Seyit Onbaşı,
Seyit Onbaşı, 1889 yılında Eylül ayında doğmuştur. Havran İlçesi Çamlık (Manastır) köyünde hayatına devam etmiştir. Annesinin adı, Emine, babasının adı Abdurrahman, olarak bilinir. Seyit Onbaşı, 1909 yılında Nisan başlarında askerliğine başlamıştır. 1912'de Balkan savaşına katılmıştır. Savaş bittikten sonra terhisi edilemedi ve topçu eri olarak Çanakkale Cephesi'nde göreve gönderildi. Çanakkale Savaşları'nda göstermiş olduğu kahramanlıklarınla adını bir kez daha Türkiye tarihine yazılmıştır. 18 Mart Deniz Savaşı anında, Rumeli Mecidiye Tabyası'nda ayakta kalan tek top vardı ve onun da mermi kaldıran vinci bozulmuştur.
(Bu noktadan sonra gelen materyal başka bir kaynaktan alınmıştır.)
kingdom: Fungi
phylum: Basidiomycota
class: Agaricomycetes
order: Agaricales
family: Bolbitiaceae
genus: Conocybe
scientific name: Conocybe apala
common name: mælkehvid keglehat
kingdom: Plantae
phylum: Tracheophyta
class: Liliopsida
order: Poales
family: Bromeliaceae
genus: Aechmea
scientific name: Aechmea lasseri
Seyit Onbaşı büyük bir güçlükle 215 Okkalık olan bu ağır mermiyi üç kez tekrarlayarak namlunun ucuna sürerek bu kahramanlığınla Ocean gemisi büyük bir yara almıştı. Seyit Onbaşı 1918 sonbaharında köyüne dönerek, sanatı olan ormancılık ve kömürcülüğüne orada devam etmiştir. 1934 tarihinde yürürlüğe konulan soyadı yasası ile "Çabuk" soyadını almıştır. 1939 yılında hastalanarak akciğerlerindeki rahatsızlık nedeniyle hayatını kaybetmiştir.
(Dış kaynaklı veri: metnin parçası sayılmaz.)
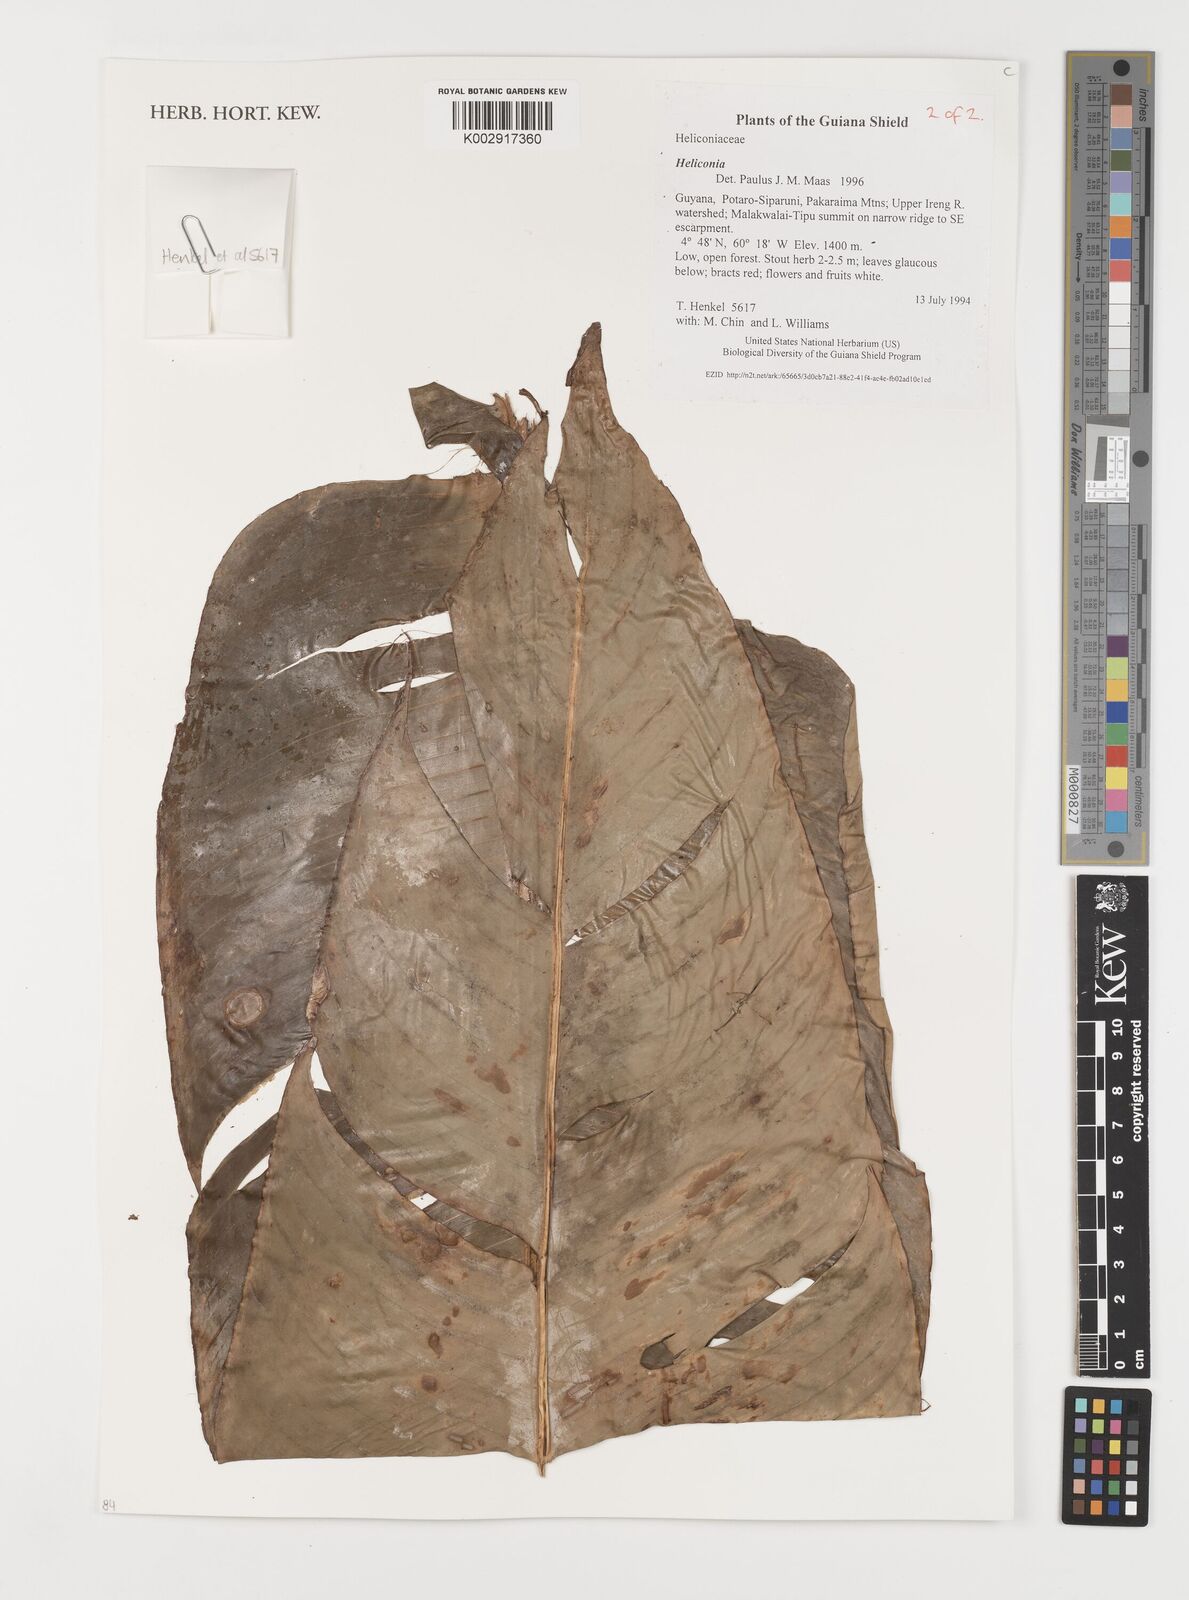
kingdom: Plantae
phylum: Tracheophyta
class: Liliopsida
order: Zingiberales
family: Heliconiaceae
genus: Heliconia
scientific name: Heliconia
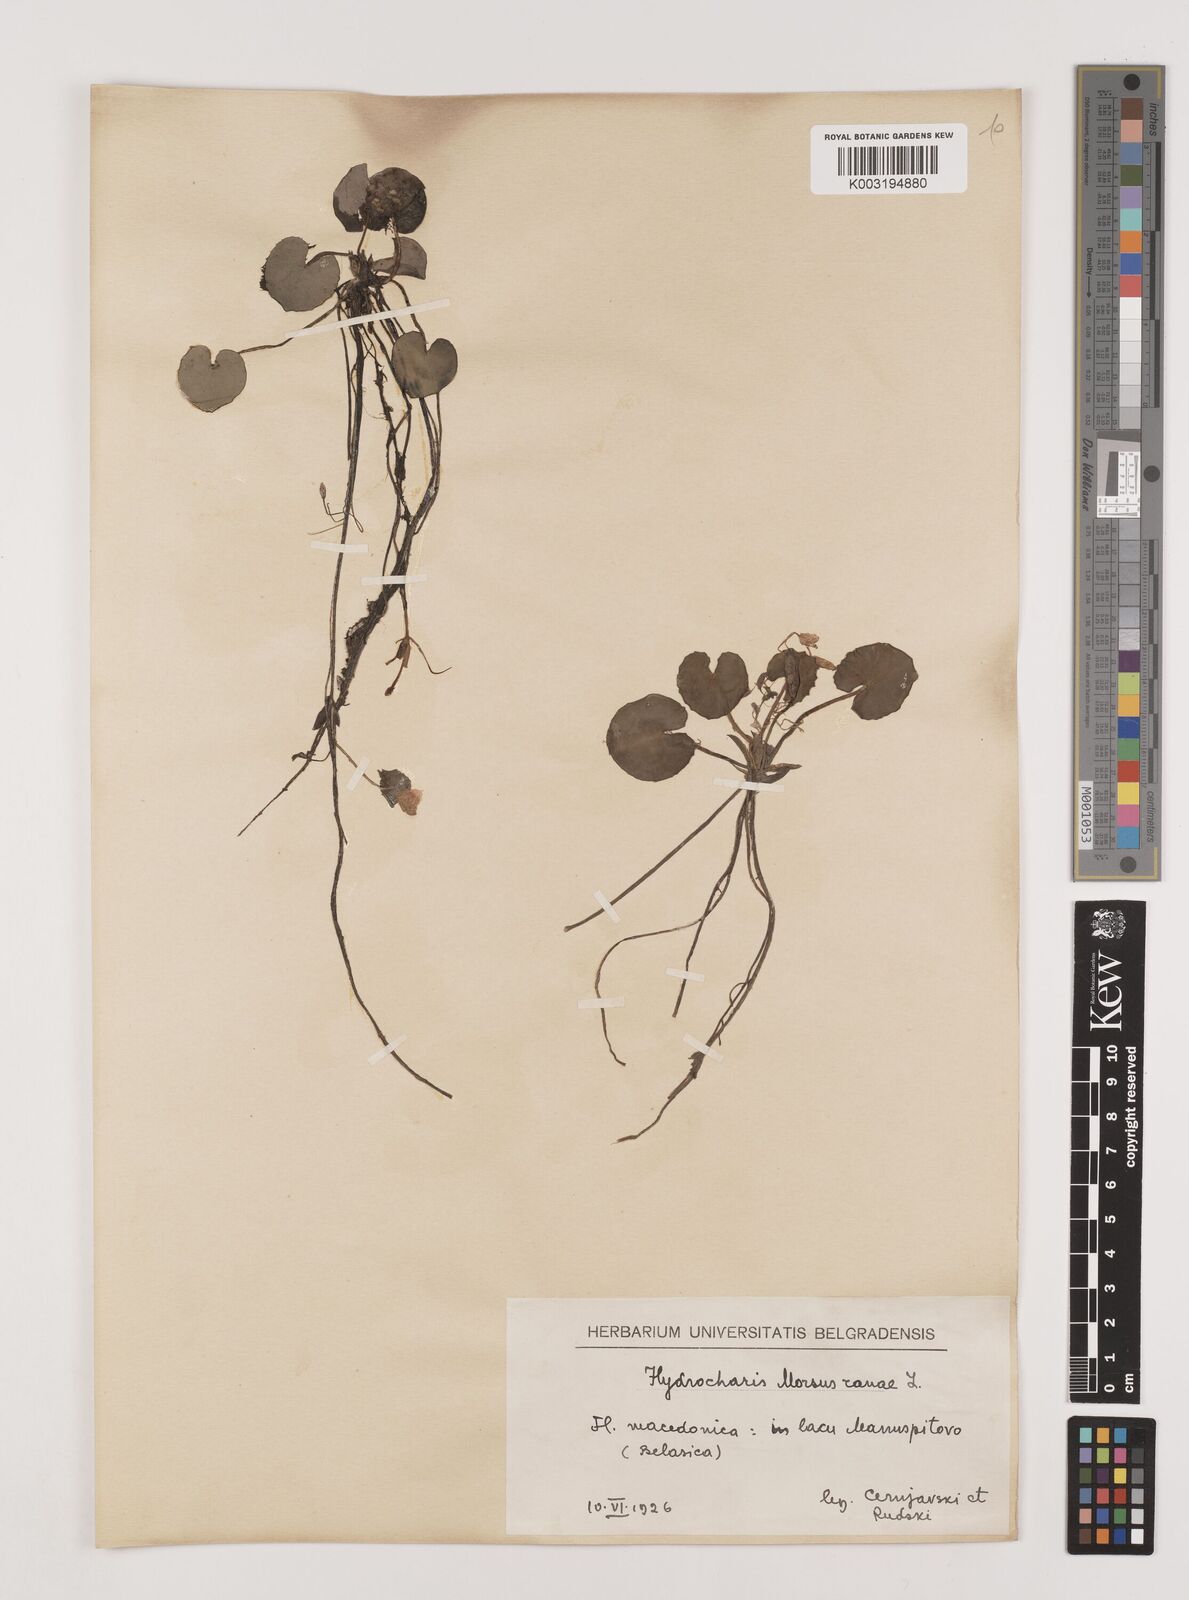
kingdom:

Seyit Ali Onbaşı ile birçok menkıbeyi Mehmet İhsan Genişçan, eserlerinde şöyle dile getirmiştir;
"Ne hikmetse bataryada tek top ayakta kalırken, ama onun da vinci kırık olduğundan mermileri namluya bir türlü süremiyorlardı. Yüzbaşı Hilmi Bey, etrafında birilerinden yardım almak düşüncesiyle bataryadan uzaklaştığı esnada Niğdeli Ali ve Koca Seyit ümitsiz ve hayli perişan vaziyette ne yapacaklarını düşünüp duruyorlardı. "Ulu ve yüce Allah'tan başka hiçbir güç kuvvet yoktur ki", duasını Seyit'in ağzından nur tanesi gibi adete damla, damla dökülmeye başlamıştır. Seyit Ali, bu duayı defalarca üst, üste okumuştur. Bu Allah'a yalvarışı şüphesiz hiç kimsenin ettiği dualara benzemiyordu.
Aşk ile feryat etmesi ve 257 okkalık top mermisini kucaklayarak omuzuna alması birdenbire olmuştur. Demir basamakları tam üç kez inip çıkmıştır. Yanında bulunan Niğdeli Ali, Seyit'in göğsünden ve omuzundan gelen kemiklerinin çatırdamasını duymuştur. Hayret ediyor, dehşet içinde bakıyordu. Topun namlusuna sürülen üçüncü mermi ile savaşın kaderini bu şekilde değiştiren ve olay yaratmış oldu. İngilizler'e ait "Ocean" adlı zırhlı, bu merminin vuruşuyla korkunç yara almıştır. Aynı günde ve saatlerinde Çanakkale Boğazı Müstahkem Mevki Kumandanı Cevat Paşa, Ödül almıştır. Seyit'e onbaşılık rütbesini veren kumandandır.
Merminin bir defa daha kendi huzurunda kaldırmasını istemiştir. Bunun üzerine Seyit Onbaşı, Cevat Paşa'ya ardından şu cevabı verir; "Ben bu mermileri kaldırırken kalbim, Allah'ın feyziyle doldu. demiştir. Ancak bu kuvvetin sırrı olarak o anda bana gelen Allah'ın ihsan buyurduğu bir vergiydi dedi. Bu ağırlığı kaldıracak kadar bir rütbeye varmışsam bu duayla Allah'ın rızası ile olmuştur diye konuşmuştur. Ancak şimdi bunu kaldırmam mümkün değildir kumandanım".